Mesdames, Messieurs, c’était bien plus qu’une demi-finale de Ligue des champions : un véritable classique instantané, un match du siècle, un concentré pur de spectacle et d’émotions. Le choc entre le Paris Saint-Germain et le Bayern Munich a tenu toutes ses promesses… et même au-delà.
Dès les premières minutes, le ton est donné. Le Bayern ouvre le score à la 17e minute (0-1), avant que Paris ne réagisse rapidement à la 24e (1-1). Le rythme est infernal : à la 33e, le PSG passe devant (2-1), mais les Bavarois égalisent à nouveau à la 40e (2-2). Juste avant la pause, dans le temps additionnel (45+3), les Parisiens reprennent l’avantage pour virer en tête à la mi-temps (3-2).
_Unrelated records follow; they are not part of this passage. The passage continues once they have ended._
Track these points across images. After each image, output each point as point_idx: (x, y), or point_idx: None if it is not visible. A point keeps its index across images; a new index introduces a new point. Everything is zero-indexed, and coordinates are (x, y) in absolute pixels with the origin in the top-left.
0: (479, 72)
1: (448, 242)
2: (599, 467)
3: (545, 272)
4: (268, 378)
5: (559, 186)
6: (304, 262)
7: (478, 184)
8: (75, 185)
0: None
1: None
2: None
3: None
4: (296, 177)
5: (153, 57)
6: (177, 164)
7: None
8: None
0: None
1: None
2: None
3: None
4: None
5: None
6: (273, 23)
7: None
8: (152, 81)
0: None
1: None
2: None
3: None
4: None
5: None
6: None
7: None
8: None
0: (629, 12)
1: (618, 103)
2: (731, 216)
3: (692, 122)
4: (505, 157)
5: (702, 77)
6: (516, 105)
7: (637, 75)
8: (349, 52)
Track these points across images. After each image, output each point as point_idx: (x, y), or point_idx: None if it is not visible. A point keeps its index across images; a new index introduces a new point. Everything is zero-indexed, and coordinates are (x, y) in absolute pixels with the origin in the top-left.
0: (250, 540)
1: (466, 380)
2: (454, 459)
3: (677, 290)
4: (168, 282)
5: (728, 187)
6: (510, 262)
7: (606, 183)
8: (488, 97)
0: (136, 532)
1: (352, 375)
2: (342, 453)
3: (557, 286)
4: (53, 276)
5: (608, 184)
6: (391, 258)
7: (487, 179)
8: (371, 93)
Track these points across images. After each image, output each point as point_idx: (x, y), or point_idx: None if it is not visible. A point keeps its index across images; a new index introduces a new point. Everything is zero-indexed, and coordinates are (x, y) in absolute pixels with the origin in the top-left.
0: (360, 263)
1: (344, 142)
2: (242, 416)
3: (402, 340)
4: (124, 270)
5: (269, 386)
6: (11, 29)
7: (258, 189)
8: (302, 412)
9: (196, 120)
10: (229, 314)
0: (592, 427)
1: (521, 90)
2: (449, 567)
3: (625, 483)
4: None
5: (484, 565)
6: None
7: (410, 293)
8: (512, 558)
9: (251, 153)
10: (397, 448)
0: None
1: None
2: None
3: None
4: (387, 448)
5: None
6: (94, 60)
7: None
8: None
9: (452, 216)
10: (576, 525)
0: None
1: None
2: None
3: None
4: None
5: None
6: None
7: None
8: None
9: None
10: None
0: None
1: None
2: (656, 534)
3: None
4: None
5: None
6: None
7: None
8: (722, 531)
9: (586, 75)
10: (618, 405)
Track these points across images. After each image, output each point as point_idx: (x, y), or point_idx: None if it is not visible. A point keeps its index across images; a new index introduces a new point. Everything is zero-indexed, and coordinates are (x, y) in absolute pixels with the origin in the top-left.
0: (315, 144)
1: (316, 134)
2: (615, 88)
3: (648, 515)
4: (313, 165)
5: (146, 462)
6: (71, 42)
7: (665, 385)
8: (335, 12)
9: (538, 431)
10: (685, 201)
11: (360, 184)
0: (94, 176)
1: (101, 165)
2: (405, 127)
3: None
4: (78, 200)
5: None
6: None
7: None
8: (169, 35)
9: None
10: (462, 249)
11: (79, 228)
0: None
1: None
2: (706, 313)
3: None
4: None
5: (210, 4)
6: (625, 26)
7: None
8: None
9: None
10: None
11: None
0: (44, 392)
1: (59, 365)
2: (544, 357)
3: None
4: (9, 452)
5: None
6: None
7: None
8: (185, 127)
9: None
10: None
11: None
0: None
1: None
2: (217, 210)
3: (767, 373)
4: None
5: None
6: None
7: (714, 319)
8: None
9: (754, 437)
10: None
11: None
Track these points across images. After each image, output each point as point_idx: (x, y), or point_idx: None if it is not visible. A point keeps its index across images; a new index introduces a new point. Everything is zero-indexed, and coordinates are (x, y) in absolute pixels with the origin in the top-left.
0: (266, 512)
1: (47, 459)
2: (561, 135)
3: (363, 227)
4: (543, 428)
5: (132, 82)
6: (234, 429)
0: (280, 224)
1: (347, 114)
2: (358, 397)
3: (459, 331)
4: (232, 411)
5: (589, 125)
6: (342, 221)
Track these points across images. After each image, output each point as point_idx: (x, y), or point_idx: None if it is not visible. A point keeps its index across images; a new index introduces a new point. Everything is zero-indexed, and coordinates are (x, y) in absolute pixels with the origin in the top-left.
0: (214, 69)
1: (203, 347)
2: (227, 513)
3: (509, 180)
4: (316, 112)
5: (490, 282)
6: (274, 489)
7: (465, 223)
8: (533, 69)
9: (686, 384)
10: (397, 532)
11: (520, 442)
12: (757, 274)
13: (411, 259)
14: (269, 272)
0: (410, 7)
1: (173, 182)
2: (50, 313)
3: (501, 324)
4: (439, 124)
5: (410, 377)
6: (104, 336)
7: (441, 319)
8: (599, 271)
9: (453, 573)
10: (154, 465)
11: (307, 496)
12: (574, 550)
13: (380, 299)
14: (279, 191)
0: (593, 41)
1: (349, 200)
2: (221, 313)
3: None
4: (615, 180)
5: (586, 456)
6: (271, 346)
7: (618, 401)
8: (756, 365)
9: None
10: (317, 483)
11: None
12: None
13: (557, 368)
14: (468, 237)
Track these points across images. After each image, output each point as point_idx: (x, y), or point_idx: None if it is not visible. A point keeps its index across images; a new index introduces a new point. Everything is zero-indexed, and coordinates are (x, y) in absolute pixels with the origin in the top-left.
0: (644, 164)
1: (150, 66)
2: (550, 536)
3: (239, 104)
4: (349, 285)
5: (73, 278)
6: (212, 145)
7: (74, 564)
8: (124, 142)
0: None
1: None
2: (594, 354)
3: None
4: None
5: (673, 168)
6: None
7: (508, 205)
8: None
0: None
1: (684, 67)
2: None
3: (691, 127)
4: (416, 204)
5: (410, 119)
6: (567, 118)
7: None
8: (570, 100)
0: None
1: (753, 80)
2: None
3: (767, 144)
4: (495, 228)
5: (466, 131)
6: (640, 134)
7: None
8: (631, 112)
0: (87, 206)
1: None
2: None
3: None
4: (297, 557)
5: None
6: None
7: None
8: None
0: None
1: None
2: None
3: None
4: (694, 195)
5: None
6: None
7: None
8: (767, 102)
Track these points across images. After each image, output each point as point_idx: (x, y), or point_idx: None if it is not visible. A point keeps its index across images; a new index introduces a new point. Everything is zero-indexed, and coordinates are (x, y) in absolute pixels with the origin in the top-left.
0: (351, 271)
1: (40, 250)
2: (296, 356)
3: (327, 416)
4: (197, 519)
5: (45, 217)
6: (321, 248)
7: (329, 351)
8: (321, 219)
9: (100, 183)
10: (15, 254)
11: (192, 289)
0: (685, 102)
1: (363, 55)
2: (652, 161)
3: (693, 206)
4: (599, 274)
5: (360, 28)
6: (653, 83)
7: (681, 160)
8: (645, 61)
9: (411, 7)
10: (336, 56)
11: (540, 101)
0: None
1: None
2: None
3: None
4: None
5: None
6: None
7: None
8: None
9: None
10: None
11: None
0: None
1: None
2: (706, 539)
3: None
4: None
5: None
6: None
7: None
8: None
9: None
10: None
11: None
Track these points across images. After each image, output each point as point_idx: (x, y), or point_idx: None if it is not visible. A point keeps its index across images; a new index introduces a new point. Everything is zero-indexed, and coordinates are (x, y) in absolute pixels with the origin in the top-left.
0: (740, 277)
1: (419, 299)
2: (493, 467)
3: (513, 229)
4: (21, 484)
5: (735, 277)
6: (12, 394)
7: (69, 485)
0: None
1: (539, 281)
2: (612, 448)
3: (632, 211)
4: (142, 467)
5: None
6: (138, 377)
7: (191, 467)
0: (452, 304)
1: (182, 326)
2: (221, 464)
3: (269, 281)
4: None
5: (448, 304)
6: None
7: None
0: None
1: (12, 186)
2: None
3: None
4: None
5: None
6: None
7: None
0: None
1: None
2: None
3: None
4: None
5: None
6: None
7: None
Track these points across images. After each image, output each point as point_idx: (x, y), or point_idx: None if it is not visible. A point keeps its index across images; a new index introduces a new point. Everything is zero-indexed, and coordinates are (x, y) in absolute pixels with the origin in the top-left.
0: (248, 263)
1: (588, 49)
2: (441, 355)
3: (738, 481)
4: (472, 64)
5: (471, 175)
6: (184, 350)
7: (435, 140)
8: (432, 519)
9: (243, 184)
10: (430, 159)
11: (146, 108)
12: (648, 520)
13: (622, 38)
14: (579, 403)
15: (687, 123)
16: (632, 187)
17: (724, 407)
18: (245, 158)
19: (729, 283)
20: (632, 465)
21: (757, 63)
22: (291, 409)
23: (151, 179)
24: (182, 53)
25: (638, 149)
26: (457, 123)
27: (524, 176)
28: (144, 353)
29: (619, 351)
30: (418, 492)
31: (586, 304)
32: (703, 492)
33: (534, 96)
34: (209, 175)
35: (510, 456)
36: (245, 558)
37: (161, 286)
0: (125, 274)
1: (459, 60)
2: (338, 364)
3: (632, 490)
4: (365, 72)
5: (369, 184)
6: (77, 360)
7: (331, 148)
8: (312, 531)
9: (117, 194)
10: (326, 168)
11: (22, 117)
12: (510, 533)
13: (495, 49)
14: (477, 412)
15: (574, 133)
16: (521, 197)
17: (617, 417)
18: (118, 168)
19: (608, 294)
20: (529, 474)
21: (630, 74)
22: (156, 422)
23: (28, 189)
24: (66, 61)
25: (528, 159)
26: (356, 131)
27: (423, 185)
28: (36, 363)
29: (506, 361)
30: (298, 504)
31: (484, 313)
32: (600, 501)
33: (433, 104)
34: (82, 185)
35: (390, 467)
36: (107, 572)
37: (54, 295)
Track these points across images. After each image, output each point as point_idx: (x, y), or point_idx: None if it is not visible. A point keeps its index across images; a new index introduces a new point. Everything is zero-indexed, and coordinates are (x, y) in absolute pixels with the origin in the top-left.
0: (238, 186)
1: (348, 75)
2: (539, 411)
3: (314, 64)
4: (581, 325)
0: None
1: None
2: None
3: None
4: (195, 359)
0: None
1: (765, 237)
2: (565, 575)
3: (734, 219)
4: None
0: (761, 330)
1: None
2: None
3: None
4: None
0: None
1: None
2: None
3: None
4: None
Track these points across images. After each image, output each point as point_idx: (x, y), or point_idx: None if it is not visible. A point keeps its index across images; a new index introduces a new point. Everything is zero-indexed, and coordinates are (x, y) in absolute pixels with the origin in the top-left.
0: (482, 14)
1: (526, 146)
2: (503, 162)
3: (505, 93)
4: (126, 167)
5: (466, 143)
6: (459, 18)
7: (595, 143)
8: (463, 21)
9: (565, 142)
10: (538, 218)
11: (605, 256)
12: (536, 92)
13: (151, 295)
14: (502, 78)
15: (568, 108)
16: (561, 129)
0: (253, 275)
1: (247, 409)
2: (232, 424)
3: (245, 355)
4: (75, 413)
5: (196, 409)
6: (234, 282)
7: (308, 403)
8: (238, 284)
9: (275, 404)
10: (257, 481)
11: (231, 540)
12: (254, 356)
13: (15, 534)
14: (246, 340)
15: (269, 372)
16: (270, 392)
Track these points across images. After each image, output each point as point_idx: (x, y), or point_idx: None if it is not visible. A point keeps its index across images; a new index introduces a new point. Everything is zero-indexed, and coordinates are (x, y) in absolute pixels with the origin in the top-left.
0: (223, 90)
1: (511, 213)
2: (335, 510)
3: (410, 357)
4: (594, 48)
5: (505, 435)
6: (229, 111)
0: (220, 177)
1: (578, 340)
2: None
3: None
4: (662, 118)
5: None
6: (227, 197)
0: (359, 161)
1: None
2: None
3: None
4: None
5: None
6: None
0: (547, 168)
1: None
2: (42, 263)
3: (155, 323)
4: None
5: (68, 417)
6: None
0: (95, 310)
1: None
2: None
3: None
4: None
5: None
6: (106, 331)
La seconde période repart sur les mêmes bases folles. Le PSG creuse l’écart à la 56e (4-2), puis enfonce le clou à la 59e (5-2), semblant se diriger vers une victoire tranquille. Mais le Bayern, fidèle à sa réputation, refuse d’abdiquer : réduction du score à la 65e (5-3), puis à la 69e (5-4), relançant complètement le suspense.
Dans ce festival offensif, plusieurs individualités ont brillé, notamment avec les doublés d’Ousmane Dembélé et de Kvaratskhelia, symboles d’un match spectaculaire et totalement débridé.
Au final, Paris s’impose au terme d’un scénario complètement fou, avec 9 buts inscrits (5 en première période, 4 en seconde). Mais rien n’est encore joué. Le Bayern, toujours en vie, aura son mot à dire lors du match retour dans l’antre mythique de l’Allianz Arena.
Le verdict final est attendu la semaine prochaine… et au vu de ce premier acte, le monde du football retient déjà son souffle.